When I ran the SELECT statement, I noticed the issue — the value of pwd_varbinary was null which obviously was wrong, and since we were passing a null as the password to sp_hexadecimal the job was failing.

Great, so now what?

The Fix

We couldn’t just stop replicating the logins across all servers, due to our usage of the secondaries, and we needed to do this automatically on a regular interval. We had to figure out a solution. Thankfully the fix was easy.

After seeing that the null value of the password was coming from sys.syslogins, and since we were already querying sys.sql_logins we could easily replace:

1
CAST(l.password AS varbinary (256)) pwd_varbinary,

from sys.syslogins with

1
sl.password_hash pwd_varbinary,

from sys.sql_logins (h/t to Nick Craver). With this one change to the query, the new SELECT statement was:

 1
 2
 3
 4
 5
 6
 7
 8
 9
10
11
12
13
14
15
SELECT *
FROM OPENQUERY([SQL-AG], '
    SELECT p.sid sid_varbinary, p.name, p.default_database_name,
        sl.password_hash pwd_varbinary,
        CASE sl.is_policy_checked WHEN 1 THEN ''ON'' WHEN 0 THEN ''OFF'' ELSE NULL END is_policy_checked,
        CASE sl.is_expiration_checked WHEN 1 THEN ''ON'' WHEN 0 THEN ''OFF'' ELSE NULL END is_expiration_checked
    FROM sys.server_principals p
    JOIN sys.syslogins l ON l.name = p.name
    JOIN sys.sql_logins sl ON l.name = sl.name
    WHERE p.type = ''S''
      AND p.name <> ''sa''
      AND l.denylogin = 0
      AND l.hasaccess = 1
      AND p.is_disabled = 0
    ORDER BY p.name');

Once it was updated, the job successfully ran, and our logins were replicating again without issue. Now, I really called it a night.

Ok, but what was the gotcha?

Remember I said that this was working fine on SQL Server 2017?

When we started looking for solutions, I looked up the Microsoft Docs for sys.syslogins and right at the top of the doc it says:

This SQL Server 2000 system table is included as a view for backward compatibility. We recommend that you use the current SQL Server system views instead. To find the equivalent system view or views, see Mapping System Tables to System Views (Transact-SQL). This feature will be removed in a future version of Microsoft SQL Server. Avoid using this feature in new development work, and plan to modify applications that currently use this feature.

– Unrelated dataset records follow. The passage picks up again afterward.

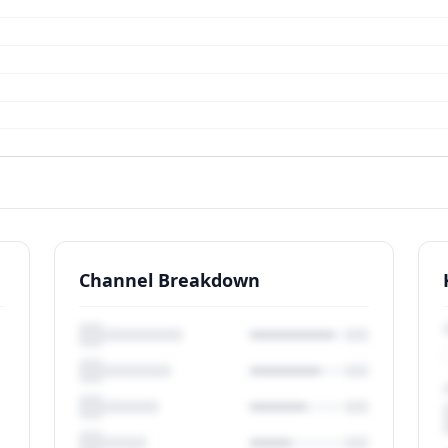
Channel Breakdown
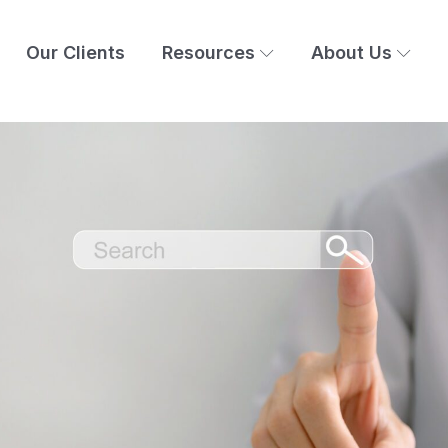
Our Clients
Resources
About Us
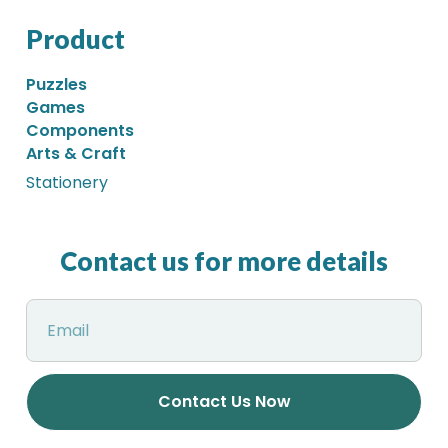
Product
Puzzles
Games
Components
Arts & Craft
Stationery
Contact us for more details
Contact Us Now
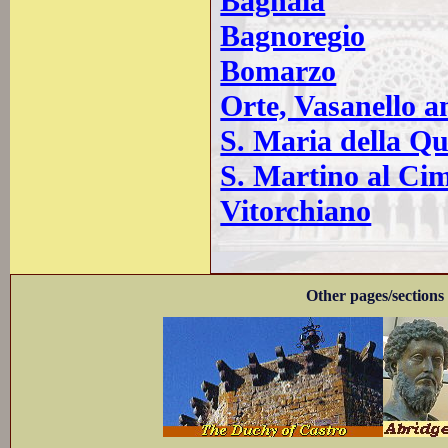
Bagnaia
Bagnoregio
Bomarzo
Orte, Vasanello a
S. Maria della Qu
S. Martino al Ci
Vitorchiano
Other pages/sections 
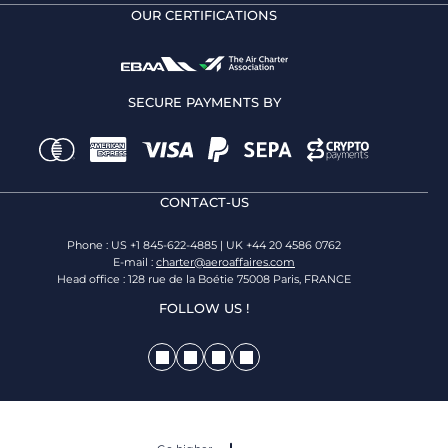
OUR CERTIFICATIONS
SECURE PAYMENTS BY
CONTACT-US
Phone : US +1 845-622-4885 | UK +44 20 4586 0762
E-mail :
charter@aeroaffaires.com
Head office : 128 rue de la Boétie 75008 Paris, FRANCE
FOLLOW US !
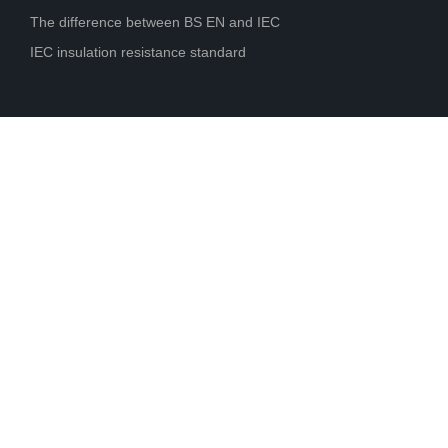
The difference between BS EN and IEC
IEC insulation resistance standard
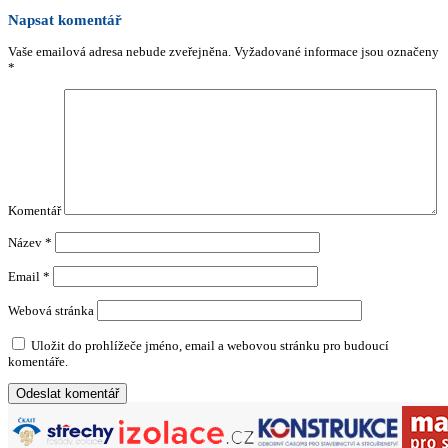
Napsat komentář
Vaše emailová adresa nebude zveřejněna.
Vyžadované informace jsou označeny
*
Komentář
Název
*
Email
*
Webová stránka
Uložit do prohlížeče jméno, email a webovou stránku pro budoucí
komentáře.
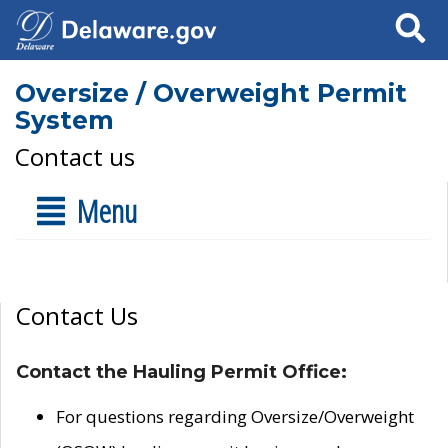
Search
Oversize / Overweight Permit
System
Contact us
Menu
Contact Us
Contact the Hauling Permit Office:
For questions regarding Oversize/Overweight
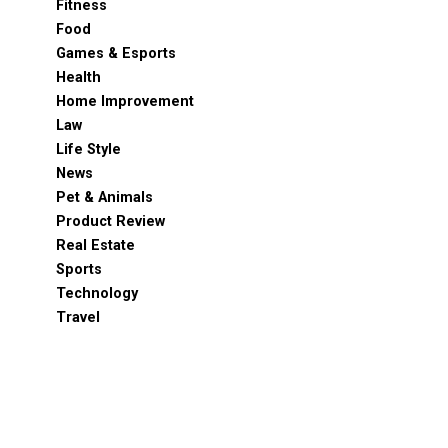
Fitness
Food
Games & Esports
Health
Home Improvement
Law
Life Style
News
Pet & Animals
Product Review
Real Estate
Sports
Technology
Travel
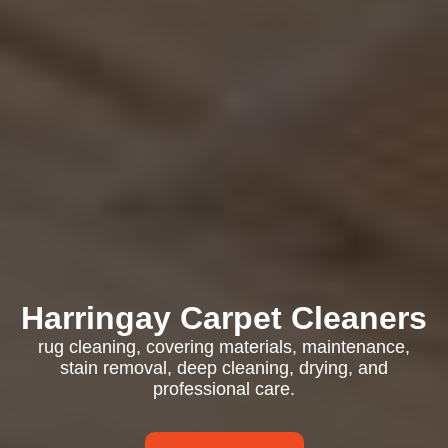
Harringay Carpet Cleaners
rug cleaning, covering materials, maintenance,
stain removal, deep cleaning, drying, and
professional care.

The doc shows the description and value of password:

Column Data type Description
password nvarchar(128) Returns NULL.

Hmm, that’s weird because the password column contains an actual value in SQL Server 2017. Something obviously changed. Yes, we were risky because we were using an old view, but the important thing is the value in the password column changed, and it bit us.

In SQL Server 2017, there is still a value for password in sys.syslogins, but in SQL Server 2019 it is now null.

If this was mentioned somewhere, I missed it. Thankfully, this wasn’t a critical job otherwise it could have been more problematic. We don’t have the Login Replication job running in development, so we didn’t hit the issue until we moved to production.

Technically it’s on us because we were using an old system view and didn’t check for changes, but keep in mind if you’re using the sys.syslogins view anywhere, and rely on the password, you’ll need to make a code update before moving to SQL Server 2019.

If you’ve upgraded to SQL Server 2019, have you hit any of these issues yet?